Nuclear power, the ability to harness the titanic amounts of energy released when one atom splits into two, is the most important breakthrough in the history of energy technology.

So why has the “nuclear dream” fallen short of what we expected?

Nuclear power is not the problem. People are the problem. More specifically, the institutions people have put in place used to manage nuclear power plants have proven to be more effective at reaping the rewards than reducing the risks of nuclear power.

The fiasco unfolding at the Fukushima nuclear plant is an especially alarming case in point.

Damian Carrington, an environmental blogger at The Guardian, captured the crux of the problem like so:

The fundamental reason why the price of nuclear power climbs each day as surely as the rising sun is a straightforward one. Keeping a lid on costs is impossible if the task in hand is keeping the lid on an exploding atomic bomb.

For that is what a nuclear reactor is, a slow motion detonation. That intrinsic danger means that as each new risk to reactors is discovered, more and more expensive measures need to be put in place as mitigation. When accidents happen, as they will over a half century or more of operation, the intrinsic risk of radioactive materials means more money is piled on the bonfire to ensure the risk to the public is limited.

To expand on Carrington’s analysis, investor-owned utilities like the Tokyo Electric Power Tokyo Electric Power Company (TEPCO), which operates the nuclear reactors at Fukushima, are legally obliged to shareholders to maximize profits and limit costs.

In the context of the Fukushima nuclear reactors, this alchemy proved to be a recipe for disaster.

In 2007, TEPCO narrowly avoided a meltdown a nuclear facility twice the size of the Fukushima reactors after a 7.1 magnitude earthquake inflicted major structural damages.

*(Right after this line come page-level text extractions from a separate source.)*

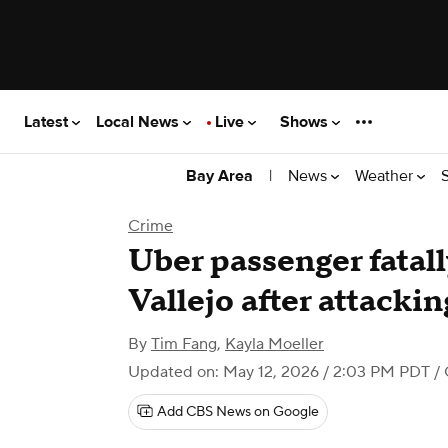
Latest
Local News
Live
Shows
|
News
Weather
Bay Area
Crime
Uber passenger fatall
Vallejo after attacki
By
Tim Fang
,
Kayla Moeller
Updated on: May 12, 2026 / 2:03 PM PDT
/ 
Add CBS News on Google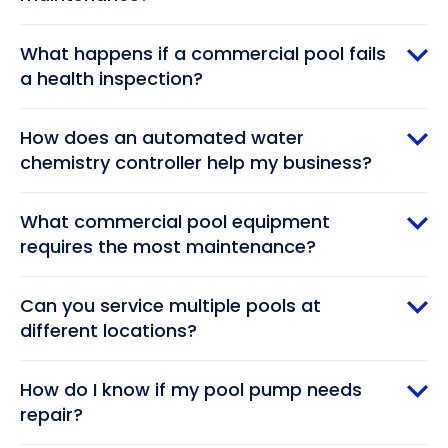
What happens if a commercial pool fails
a health inspection?
How does an automated water
chemistry controller help my business?
What commercial pool equipment
requires the most maintenance?
Can you service multiple pools at
different locations?
How do I know if my pool pump needs
repair?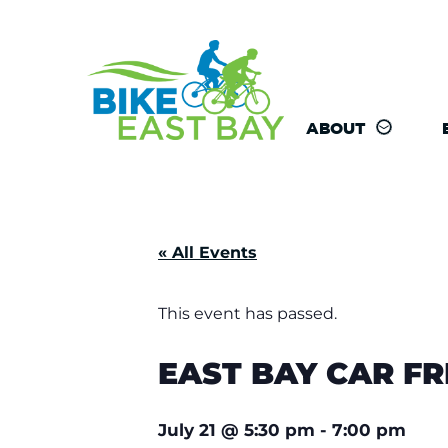
ABOUT
« All Events
This event has passed.
EAST BAY CAR F
July 21
@
5:30 pm
-
7:00 pm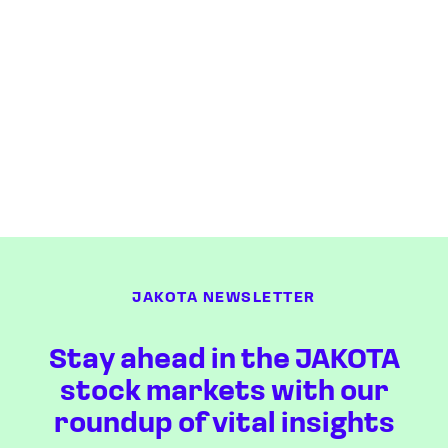
JAKOTA NEWSLETTER
Stay ahead in the JAKOTA
stock markets with our
roundup of vital insights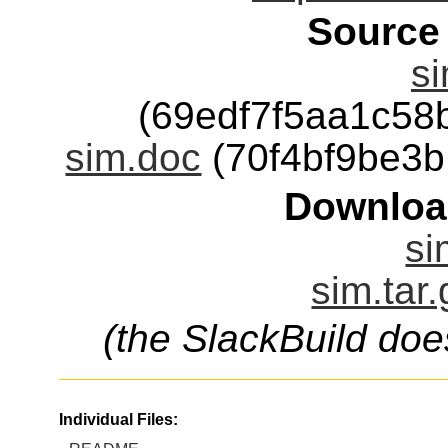
Source
s
(69edf7f5aa1c5
sim.doc
(70f4bf9be3
Downloa
si
sim.tar
(the SlackBuild doe
Individual Files: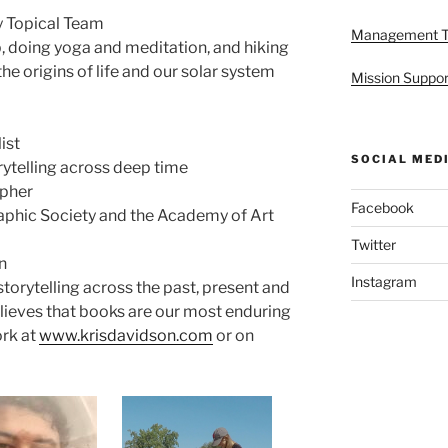
 Topical Team
Management 
, doing yoga and meditation, and hiking
he origins of life and our solar system
Mission Suppor
ist
SOCIAL MED
rytelling across deep time
apher
Facebook
aphic Society and the Academy of Art
Twitter
n
Instagram
storytelling across the past, present and
believes that books are our most enduring
ork at
www.krisdavidson.com
or on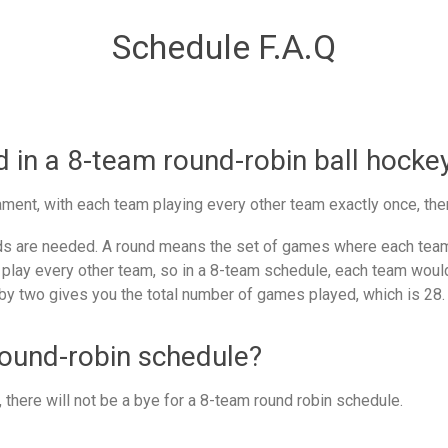
Schedule F.A.Q
in a 8-team round-robin ball hocke
ment, with each team playing every other team exactly once, the
 are needed. A round means the set of games where each team 
 play every other team, so in a 8-team schedule, each team would
by two gives you the total number of games played, which is 28.
round-robin schedule?
there will not be a bye for a 8-team round robin schedule.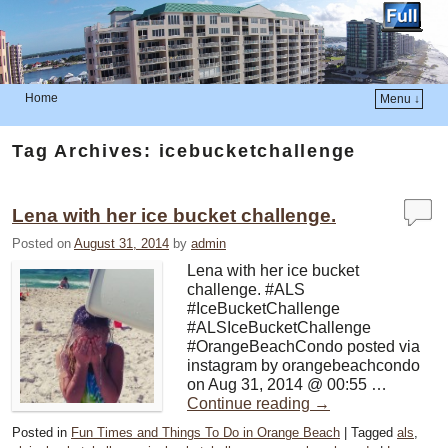
Home
Menu ↓
Skip to primary content
Skip to secondary content
Tag Archives:
icebucketchallenge
Lena with her ice bucket challenge.
Posted on
August 31, 2014
by
admin
Lena with her ice bucket
challenge. #ALS
#IceBucketChallenge
#ALSIceBucketChallenge
#OrangeBeachCondo posted via
instagram by orangebeachcondo
on Aug 31, 2014 @ 00:55 …
Continue reading
→
Posted in
Fun Times and Things To Do in Orange Beach
|
Tagged
als
,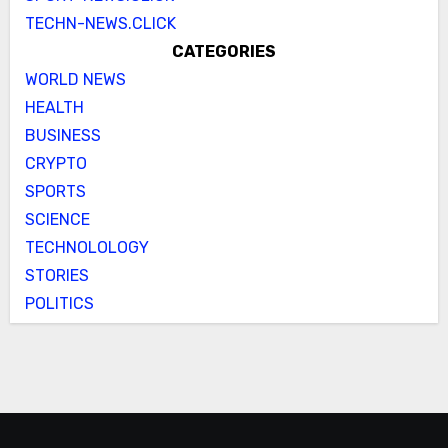
TECHN-NEWS.CLICK
CATEGORIES
WORLD NEWS
HEALTH
BUSINESS
CRYPTO
SPORTS
SCIENCE
TECHNOLOLOGY
STORIES
POLITICS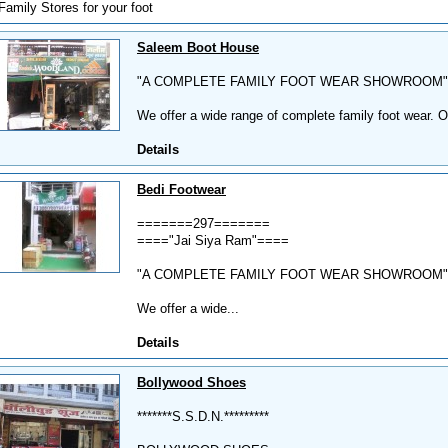
Family Stores for your foot
Saleem Boot House
"A COMPLETE FAMILY FOOT WEAR SHOWROOM"
We offer a wide range of complete family foot wear. O
Details
Bedi Footwear
=======297=======
===="Jai Siya Ram"====
"A COMPLETE FAMILY FOOT WEAR SHOWROOM"
We offer a wide...
Details
Bollywood Shoes
*******S.S.D.N.*********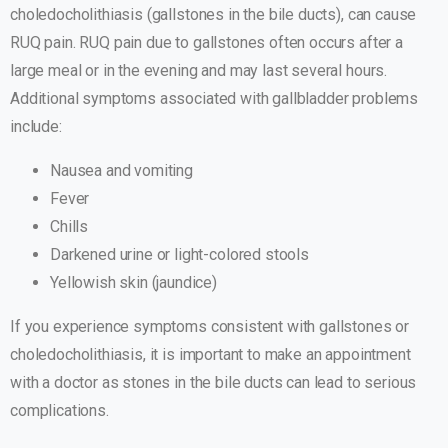
choledocholithiasis (gallstones in the bile ducts), can cause
RUQ pain. RUQ pain due to gallstones often occurs after a
large meal or in the evening and may last several hours.
Additional symptoms associated with gallbladder problems
include:
Nausea and vomiting
Fever
Chills
Darkened urine or light-colored stools
Yellowish skin (jaundice)
If you experience symptoms consistent with gallstones or
choledocholithiasis, it is important to make an appointment
with a doctor as stones in the bile ducts can lead to serious
complications.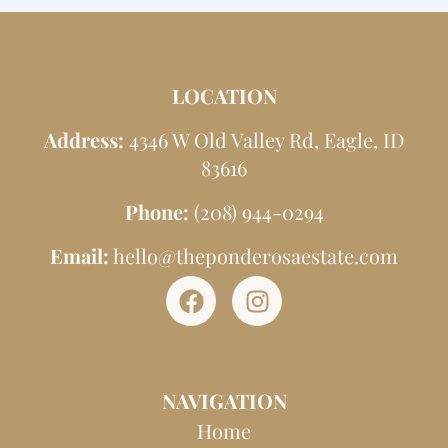
LOCATION
Address:
4346 W Old Valley Rd, Eagle, ID
83616
Phone:
(208) 944-0294
Email:
hello@theponderosaestate.com
F
I
a
n
c
s
e
t
NAVIGATION
b
a
o
g
Home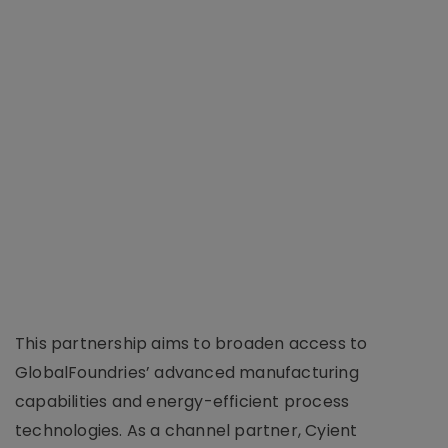
This partnership aims to broaden access to
GlobalFoundries’ advanced manufacturing
capabilities and energy-efficient process
technologies. As a channel partner, Cyient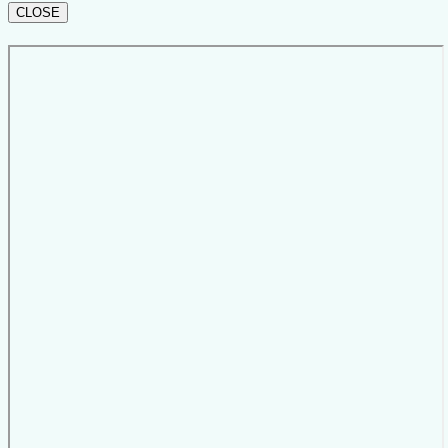
CLOSE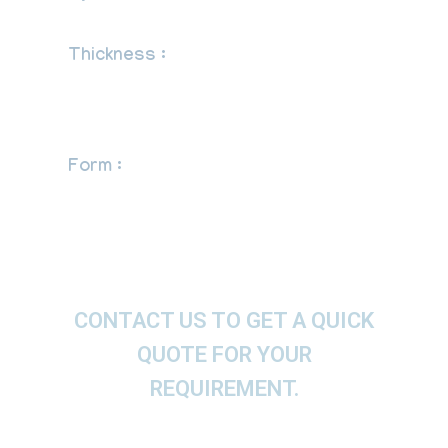
Fabricated
Thickness :
Schedule 5S, 10S, 20S, S10,
S20, S30, STD, 40S, S40, S60, XS, 80S,
S80, S100, S120, S140, S160, XXS and
etc.
Form :
Equal Cross, Pipe Cross, Butt
weld Cross.
CONTACT US TO GET A QUICK
QUOTE FOR YOUR
REQUIREMENT.
We offer These Equal Cross as per ASTM, ASME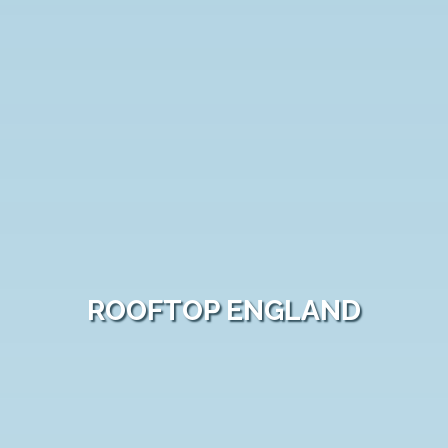
ROOFTOP ENGLAND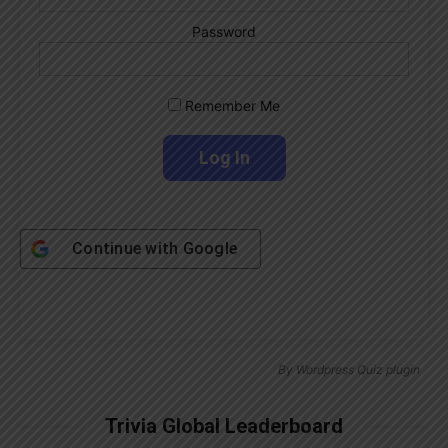
Password
Remember Me
Continue with
Google
By
Wordpress Quiz plugin
Trivia Global Leaderboard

In response, TEPCO idled the Kashiwazaki-Kariwa Nuclear Power Plant for nearly three years and invested heaps of cash on design upgrades and related seismic-hardening retrofits. This idle capacity put a giant hole in TEPCO’s revenues and significantly weakened the company’s financial performance.

Facing pressures from investors, TEPCO’ cut costs aggressively across the board to improve the company’s returns.

By 2010, TEPCO had moved out of the red and back into the black, primarily as a result of these cost cutting efforts.

While these efforts did not “cause” the crisis at Fukushima, they are symptomatic of the underlying factors that did.

Taking the Fukushima plants offline would have triggered massive rate increases – and accompanying political backlash – because TEPCO would have had to supply a massive share of its rate-base with high-price natural gas power plants.

These forces encouraged management to cut costs at Fukushima to support the capital investments in retrofitting the “much larger nuclear” plant, which is the world’s largest nuclear facility, for earthquakes.